The shift from DB to DC plans has had major consequences for the distribution of wealth and retirement income. One measure of increased inequality comes from the contrast between trends in mean and median pension wealth. Because people at the top saw large gains in pension wealth, the average value of combined DB and DC pension wealth rose by 53% from 1983 to 2001.

In addition, the most widely used measure of distributional inequality, the Gini coefficient, shows that the distribution of wealth in DC pensions is substantially more unequal than for DB pensions. The Gini coefficient for DC plan wealth remained at a high level between 1983 (0.732) and 2001 (0.714). As DB coverage has eroded, DB wealth has become more unequal, although notably less unequal than DC wealth. The Gini coefficient for DB wealth rose from 0.530 in 1983 to 0.617 in 2001.

Lessons from the so-called “ownership society”

Policy makers often claim that the displacement of DB plans by DC plans a
nd the privatization of Social Security represent a logical expansion of the United States’ “ownership society.” The American public has strongly supported policies to promote ownership, particularly of homes and small businesses. There are definite reasons, however, explaining why Americans strongly support more “ownership” in one area of public policy but not in the area of Social Security and traditional pensions. For one, when people become home or business owners instead of renters or employees, they invest their own time and energy to improve their homes and businesses. In addition, as owners, Americans have more knowledge and generally make better decisions than outside experts about how to invest their time and money. Finally, the investment decisions made by owners of homes and small businesses improve their day-to-day lives.

None of these three reasons to value ownership of homes and small businesses applies to private retirement accounts. Most Americans do not think about preparations for retirement income in the same way that they think about homes or small businesses. Their overriding concern is an ample and secure retirement income far in the future. Unlike their homes or workplace, people do not live with their retirement income portfolios on a daily basis. In fact, they would prefer not to deal with it constantly. They understand the large risks in managing an investment portfolio and welcome experts making the decisions.
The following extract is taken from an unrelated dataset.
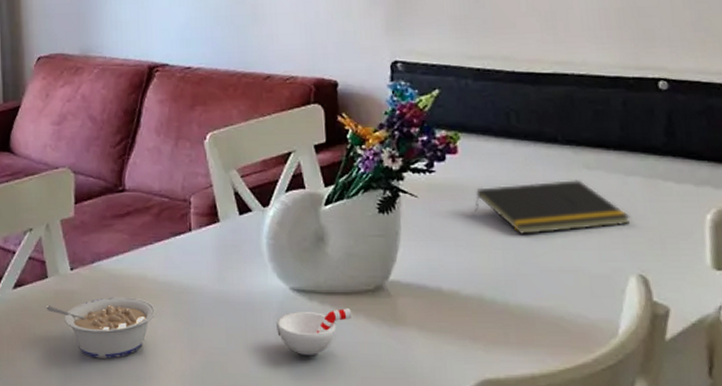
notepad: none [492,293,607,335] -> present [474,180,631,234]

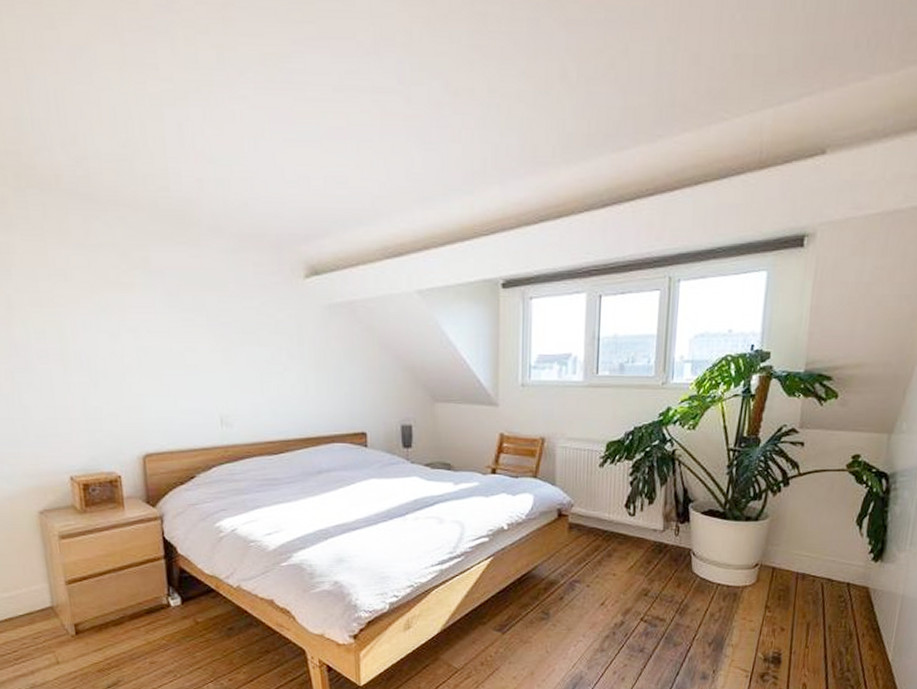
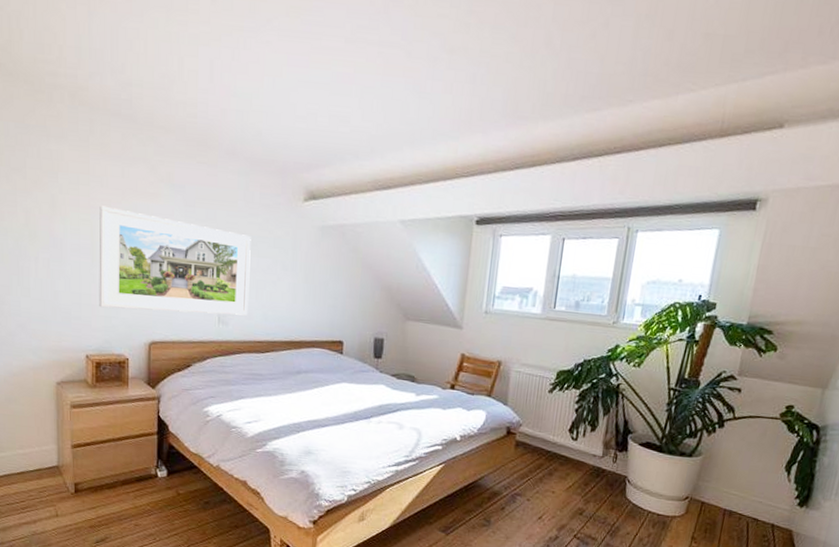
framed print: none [66,302,254,421] -> present [99,205,251,316]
People would like to know that they can succeed with hard work and perseverance in what they do best, and at the end of their productive work lives, they will be able to live relatively free from worry about financial market risks. People have far more control over how many years they work and how far they advance up the ladder than they do over the stock and bond markets. If they work harder or longer, then they are rewarded with higher benefits under Social Security and traditional pensions, but an ill-timed financial market downturn can wipe that out in a system of private accounts. The “ownership” created by DC plans and private Social Security accounts is one fraught with risks beyond the typical worker’s control. With only a modest capacity to save, most lower- and middle-income Americans do not welcome the ownership of those additional risks.

Conclusion

The private pension wealth of the typical American nearing retirement is both smaller and riskier than it was a decade or two ago. The trend of employers to reduce pension contributions and shift risk from themselves to their employees is continuing and possibly accelerating. The president’s proposals for Social Security would effectively cause our public pension program to mimic the trend among employers: cutting costs and shifting the risk of market downturns to individual retirees. A more appropriate response to the dramatic changes among employers would be for the federal government to expand Social Security, not as a DC system, but as a DB system that rewards work and limits the financial market risks borne by workers.

Endnote

1. All the data on coverage and distribution of private pensions in this report come from Weller and Wolff (2005).

Reference

Weller, Christian and Edward Wolff. 2005. Retirement Income: The Crucial Role of Social Security.Washington, D.C.: Economic Policy Institute.